Re: [discuss][data source v2] remove type parameter in DataReader/WriterFactory

2018-04-17 Thread Wenchen Fan
Yea definitely not. The only requirement is, the DataReader/WriterFactory
must support at least one DataFormat.

>  how are we going to express capability of the given reader of its
supported format(s), or specific support for each of “real-time data in row
format, and history data in columnar format”?

When DataSourceReader/Writer create factories, the factory must contain
enough information to decide the data format. Let's take ORC as an example.
In OrcReaderFactory, it knows which files to read, and which columns to
output. Since now Spark only support columnar scan for simple types,
OrcReaderFactory will only output ColumnarBatch if the columns to scan are
all simple types.

On Tue, Apr 17, 2018 at 11:38 AM, Felix Cheung 
wrote:

> Is it required for DataReader to support all known DataFormat?
>
> Hopefully, not, as assumed by the ‘throw’ in the interface.

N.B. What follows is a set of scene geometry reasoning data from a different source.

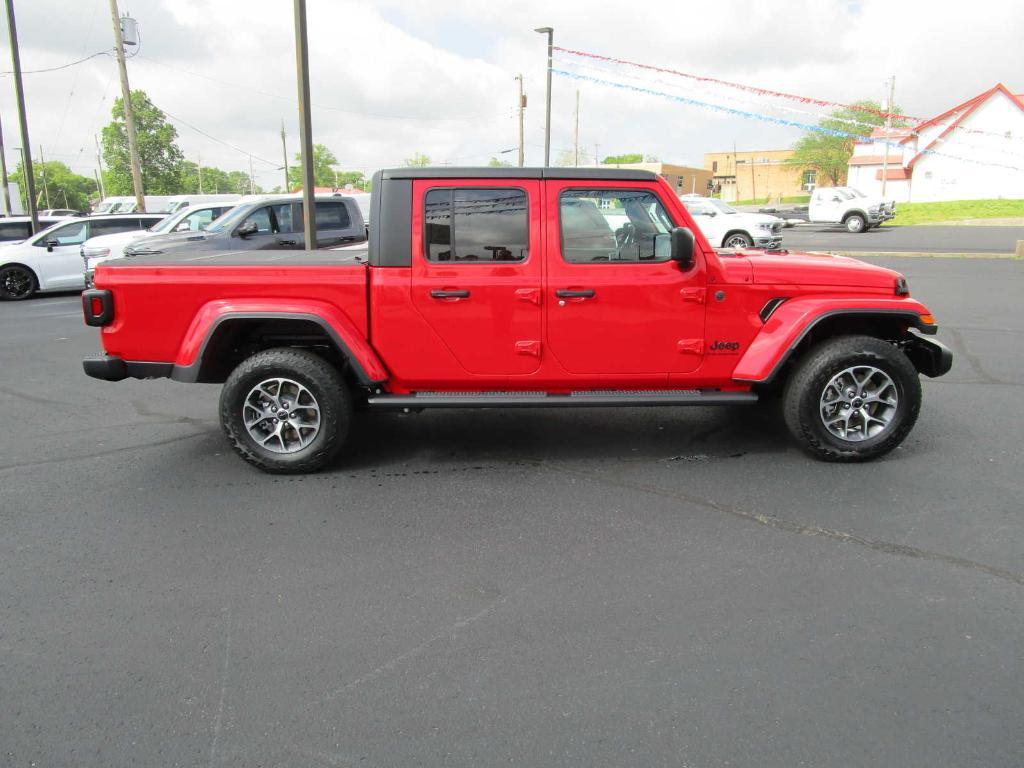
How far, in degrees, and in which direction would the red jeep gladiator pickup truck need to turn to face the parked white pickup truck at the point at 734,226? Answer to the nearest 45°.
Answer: approximately 90° to its left

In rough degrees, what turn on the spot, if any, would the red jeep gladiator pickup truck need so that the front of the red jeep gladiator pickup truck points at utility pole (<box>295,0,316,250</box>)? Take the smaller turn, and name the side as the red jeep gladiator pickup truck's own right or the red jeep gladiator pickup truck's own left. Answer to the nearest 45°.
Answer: approximately 135° to the red jeep gladiator pickup truck's own left

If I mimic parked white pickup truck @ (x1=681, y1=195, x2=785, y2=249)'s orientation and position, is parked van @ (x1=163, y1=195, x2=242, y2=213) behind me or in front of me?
behind

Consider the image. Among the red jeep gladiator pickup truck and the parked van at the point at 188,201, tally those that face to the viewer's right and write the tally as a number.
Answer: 1

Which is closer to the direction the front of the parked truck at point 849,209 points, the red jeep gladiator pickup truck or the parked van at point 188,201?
the red jeep gladiator pickup truck

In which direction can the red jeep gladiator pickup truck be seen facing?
to the viewer's right

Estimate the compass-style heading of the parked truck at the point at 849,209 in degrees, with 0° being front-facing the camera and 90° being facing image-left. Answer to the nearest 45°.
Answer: approximately 315°

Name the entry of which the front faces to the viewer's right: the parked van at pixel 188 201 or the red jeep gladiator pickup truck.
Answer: the red jeep gladiator pickup truck
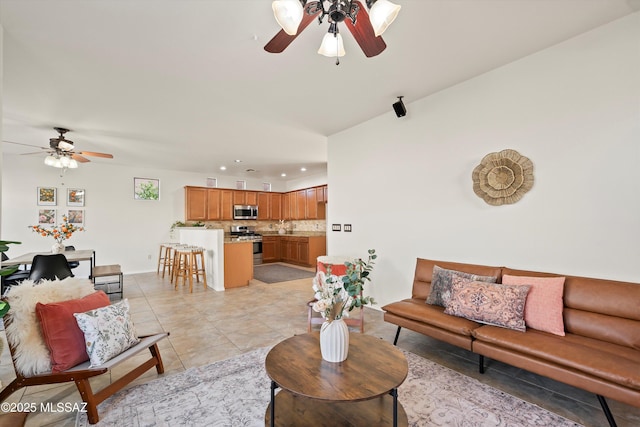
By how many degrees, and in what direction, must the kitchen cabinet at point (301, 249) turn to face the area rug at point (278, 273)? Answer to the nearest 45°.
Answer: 0° — it already faces it

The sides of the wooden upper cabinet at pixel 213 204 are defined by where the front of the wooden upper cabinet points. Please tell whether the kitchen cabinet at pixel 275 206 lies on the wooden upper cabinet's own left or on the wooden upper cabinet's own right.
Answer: on the wooden upper cabinet's own left

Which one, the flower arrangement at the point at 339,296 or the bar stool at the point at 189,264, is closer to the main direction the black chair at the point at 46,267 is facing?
the bar stool

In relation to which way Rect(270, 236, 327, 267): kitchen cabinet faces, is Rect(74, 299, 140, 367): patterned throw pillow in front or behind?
in front

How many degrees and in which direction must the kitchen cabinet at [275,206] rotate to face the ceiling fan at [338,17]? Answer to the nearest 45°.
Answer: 0° — it already faces it

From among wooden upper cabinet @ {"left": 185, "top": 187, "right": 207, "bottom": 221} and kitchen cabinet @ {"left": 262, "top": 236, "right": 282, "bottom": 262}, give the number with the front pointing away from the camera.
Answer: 0

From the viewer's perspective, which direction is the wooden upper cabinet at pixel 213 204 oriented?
toward the camera

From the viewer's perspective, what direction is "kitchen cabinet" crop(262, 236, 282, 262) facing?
toward the camera

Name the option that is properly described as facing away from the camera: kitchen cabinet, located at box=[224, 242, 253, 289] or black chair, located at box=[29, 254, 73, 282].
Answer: the black chair

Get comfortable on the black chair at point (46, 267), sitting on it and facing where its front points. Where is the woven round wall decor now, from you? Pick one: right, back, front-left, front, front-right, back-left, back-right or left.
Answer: back-right

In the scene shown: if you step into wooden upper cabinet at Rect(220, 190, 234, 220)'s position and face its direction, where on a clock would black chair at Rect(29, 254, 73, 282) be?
The black chair is roughly at 1 o'clock from the wooden upper cabinet.

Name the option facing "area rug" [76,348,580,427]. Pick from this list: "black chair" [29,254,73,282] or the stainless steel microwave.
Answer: the stainless steel microwave

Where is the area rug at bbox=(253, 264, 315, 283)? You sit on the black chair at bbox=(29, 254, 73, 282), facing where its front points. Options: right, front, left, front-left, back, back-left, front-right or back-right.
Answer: right

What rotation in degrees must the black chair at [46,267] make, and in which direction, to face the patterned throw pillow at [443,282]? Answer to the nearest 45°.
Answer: approximately 135° to its right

Then
> specifically how are we going to express capability of the given reader of
> its supported format(s), or specific support for each of “real-time data in
> row format, and history data in columnar format”?
>
>
> --
> *From:* Wenchen Fan 
> *Sent:* Sunday, April 15, 2018 7:45:01 PM
> *To:* Spark dev list
> *Subject:* [discuss][data source v2] remove type parameter in
> DataReader/WriterFactory
>
> Hi all,
>
> I'd like to propose an API change to the data source v2.
>
> One design goal of data source v2 is API type safety. The FileFormat API
> is a bad example, it asks the implementation to return InternalRow even
> it's actually ColumnarBatch. In data source v2 we add a type parameter to
> DataReader/WriterFactoty and DataReader/Writer, so that data source
> supporting columnar scan returns ColumnarBatch at API level.
>
> However, we met some problems when migrating streaming and file-based data
> source to data source v2.
>
> For the streaming side, we need a variant of DataReader/WriterFactory to
> add streaming specific concept like epoch id and offset. For details please
> see ContinuousDataReaderFactory and https://docs.google.com/document/d/
> 1PJYfb68s2AG7joRWbhrgpEWhrsPqbhyRwUVl9V1wPOE/edit#
>
> But this conflicts with the special format mixin traits like
> SupportsScanColumnarBatch. We have to make the streaming variant of
> DataReader/WriterFactory to extend the original DataReader/WriterFactory,
> and do type cast at runtime, which is unnecessary and violate the type
> safety.
>
> For the file-based data source side, we have a problem with code
> duplication. Let's take ORC data source as an example. To support both
> unsafe row and columnar batch scan, we need something like
>
> // A lot of parameters to carry to the executor side
> class OrcUnsafeRowFactory(...) extends DataReaderFactory[UnsafeRow] {
>   def createDataReader ...
> }
>
> class OrcColumnarBatchFactory(...) extends DataReaderFactory[ColumnarBatch]
> {
>   def createDataReader ...
> }
>
> class OrcDataSourceReader extends DataSourceReader {
>   def createUnsafeRowFactories = ... // logic to prepare the parameters
> and create factories
>
>   def createColumnarBatchFactories = ... // logic to prepare the
> parameters and create factories
> }
>
> You can see that we have duplicated logic for preparing parameters and
> defining the factory.
>
> Here I propose to remove all the special format mixin traits and change
> the factory interface to
>
> public enum DataFormat {
>   ROW,
>   INTERNAL_ROW,
>   UNSAFE_ROW,
>   COLUMNAR_BATCH
> }
>
> interface DataReaderFactory {
>   DataFormat dataFormat;
>
>   default DataReader createRowDataReader() {
> throw new IllegalStateException();
>   }
>
>   default DataReader createUnsafeRowDataReader() {
> throw new IllegalStateException();
>   }
>
>   default DataReader createColumnarBatchDataReader() {
> throw new IllegalStateException();
>   }
> }
>
> Spark will look at the dataFormat and decide which create data reader
> method to call.
>
> Now we don't have the problem for the streaming side as these special
> format mixin traits go away. And the ORC data source can also be simplified
> to
>
> class OrcReaderFactory(...) extends DataReaderFactory {
>   def createUnsafeRowReader ...
>
>   def createColumnarBatchReader ...
> }
>
> class OrcDataSourceReader extends DataSourceReader {
>   def createReadFactories = ... // logic to prepare the parameters and
> create factories
> }
>
> We also have a potential benefit of supporting hybrid storage data source,
> which may keep real-time data in row format, and history data in columnar
> format. Then they can make some DataReaderFactory output InternalRow and
> some output ColumnarBatch.
>
> Thoughts?
>